▶ **Extract provided**:
==============================

When assets are retired or disposed of, the cost and accumulated depreciation
are removed from the accounts, and any resulting gains or losses are included in
income in the year of disposition. In accordance with Statement of Financial
Accounting Standards (SFAS) No. 144, "Accounting for the Impairment or Disposal
of Long-Lived Assets", the Company examines the possibility of decreases in the
value of fixed assets when events or changes in circumstances reflect the fact
that their recorded value may not be recoverable.
Impairment of long-lived assets
In accordance with Statement of Financial Accounting Standards (SFAS) No. 144,
"Accounting for the Impairment or Disposal of Long-Lived Assets," The Company
periodically reviews its long-lived assets for impairment whenever events or
changes in circumstances indicate that the carrying amount of the assets may not
be fully recoverable. The Company recognizes an impairment loss when the sum of
expected undiscounted future cash flows is less than the carrying amount of the
asset. The amount of impairment is measured as the difference between the
asset's estimated fair value and its book value. The Company did not consider it
necessary to record any impairment charges during the nine months ended
September 30, 2007.

==============================

▶ **Job**: Please copy word for word the passage of the asset impairment excerpt starting with "Impairment of long-lived" and going on through "September 30, 2007.".

▶ **Provided data**:
==============================

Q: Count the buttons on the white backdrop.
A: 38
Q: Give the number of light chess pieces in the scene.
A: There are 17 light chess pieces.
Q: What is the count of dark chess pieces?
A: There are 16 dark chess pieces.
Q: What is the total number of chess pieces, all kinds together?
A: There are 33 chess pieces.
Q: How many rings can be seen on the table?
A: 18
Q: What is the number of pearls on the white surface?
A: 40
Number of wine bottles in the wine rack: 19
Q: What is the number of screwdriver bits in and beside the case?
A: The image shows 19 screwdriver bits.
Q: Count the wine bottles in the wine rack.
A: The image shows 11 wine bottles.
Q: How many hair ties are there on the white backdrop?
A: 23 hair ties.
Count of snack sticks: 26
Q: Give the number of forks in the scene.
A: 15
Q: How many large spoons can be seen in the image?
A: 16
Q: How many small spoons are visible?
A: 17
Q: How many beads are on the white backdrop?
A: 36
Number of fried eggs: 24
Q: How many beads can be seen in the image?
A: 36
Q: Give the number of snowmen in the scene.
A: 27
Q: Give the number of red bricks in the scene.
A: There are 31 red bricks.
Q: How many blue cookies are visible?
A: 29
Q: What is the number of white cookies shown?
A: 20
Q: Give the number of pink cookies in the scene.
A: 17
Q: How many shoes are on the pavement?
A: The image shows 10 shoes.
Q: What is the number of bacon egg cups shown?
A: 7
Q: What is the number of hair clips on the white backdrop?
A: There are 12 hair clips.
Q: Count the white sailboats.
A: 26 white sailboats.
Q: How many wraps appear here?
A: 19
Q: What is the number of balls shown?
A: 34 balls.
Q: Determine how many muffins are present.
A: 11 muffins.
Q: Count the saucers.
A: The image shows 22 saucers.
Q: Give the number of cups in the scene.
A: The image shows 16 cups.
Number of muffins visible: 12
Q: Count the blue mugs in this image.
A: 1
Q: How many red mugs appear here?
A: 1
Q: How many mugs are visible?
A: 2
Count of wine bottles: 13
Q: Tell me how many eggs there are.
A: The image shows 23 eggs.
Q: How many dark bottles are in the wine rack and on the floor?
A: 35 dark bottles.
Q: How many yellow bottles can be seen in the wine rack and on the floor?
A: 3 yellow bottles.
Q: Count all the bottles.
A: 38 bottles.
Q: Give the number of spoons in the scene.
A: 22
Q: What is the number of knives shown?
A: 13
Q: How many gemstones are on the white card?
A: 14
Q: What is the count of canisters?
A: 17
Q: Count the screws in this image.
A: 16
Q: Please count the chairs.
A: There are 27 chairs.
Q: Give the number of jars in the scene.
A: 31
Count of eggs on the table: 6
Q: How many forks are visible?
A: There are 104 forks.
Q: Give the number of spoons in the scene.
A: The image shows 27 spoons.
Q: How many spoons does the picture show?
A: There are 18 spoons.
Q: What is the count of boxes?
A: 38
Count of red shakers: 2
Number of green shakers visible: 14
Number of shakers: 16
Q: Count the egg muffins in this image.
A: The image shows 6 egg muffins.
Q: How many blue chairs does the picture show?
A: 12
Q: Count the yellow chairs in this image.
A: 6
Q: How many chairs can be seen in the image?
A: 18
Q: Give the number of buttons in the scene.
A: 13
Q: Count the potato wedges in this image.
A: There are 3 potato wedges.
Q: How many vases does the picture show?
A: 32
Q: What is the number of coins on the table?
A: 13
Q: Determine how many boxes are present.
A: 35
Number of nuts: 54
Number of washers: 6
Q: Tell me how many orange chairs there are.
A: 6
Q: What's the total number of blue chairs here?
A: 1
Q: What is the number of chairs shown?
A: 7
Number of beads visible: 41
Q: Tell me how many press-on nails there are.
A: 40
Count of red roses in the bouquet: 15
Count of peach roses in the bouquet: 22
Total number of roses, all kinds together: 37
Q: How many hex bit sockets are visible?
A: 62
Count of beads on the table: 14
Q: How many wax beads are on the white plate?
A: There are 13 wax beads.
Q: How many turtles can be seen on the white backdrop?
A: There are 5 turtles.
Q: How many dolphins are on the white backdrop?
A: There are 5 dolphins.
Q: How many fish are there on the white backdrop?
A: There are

==============================

▶ **Finished answer**:
Impairment of long-lived assets
In accordance with Statement of Financial Accounting Standards (SFAS) No. 144,
"Accounting for the Impairment or Disposal of Long-Lived Assets," The Company
periodically reviews its long-lived assets for impairment whenever events or
changes in circumstances indicate that the carrying amount of the assets may not
be fully recoverable. The Company recognizes an impairment loss when the sum of
expected undiscounted future cash flows is less than the carrying amount of the
asset. The amount of impairment is measured as the difference between the
asset's estimated fair value and its book value. The Company did not consider it
necessary to record any impairment charges during the nine months ended
September 30, 2007.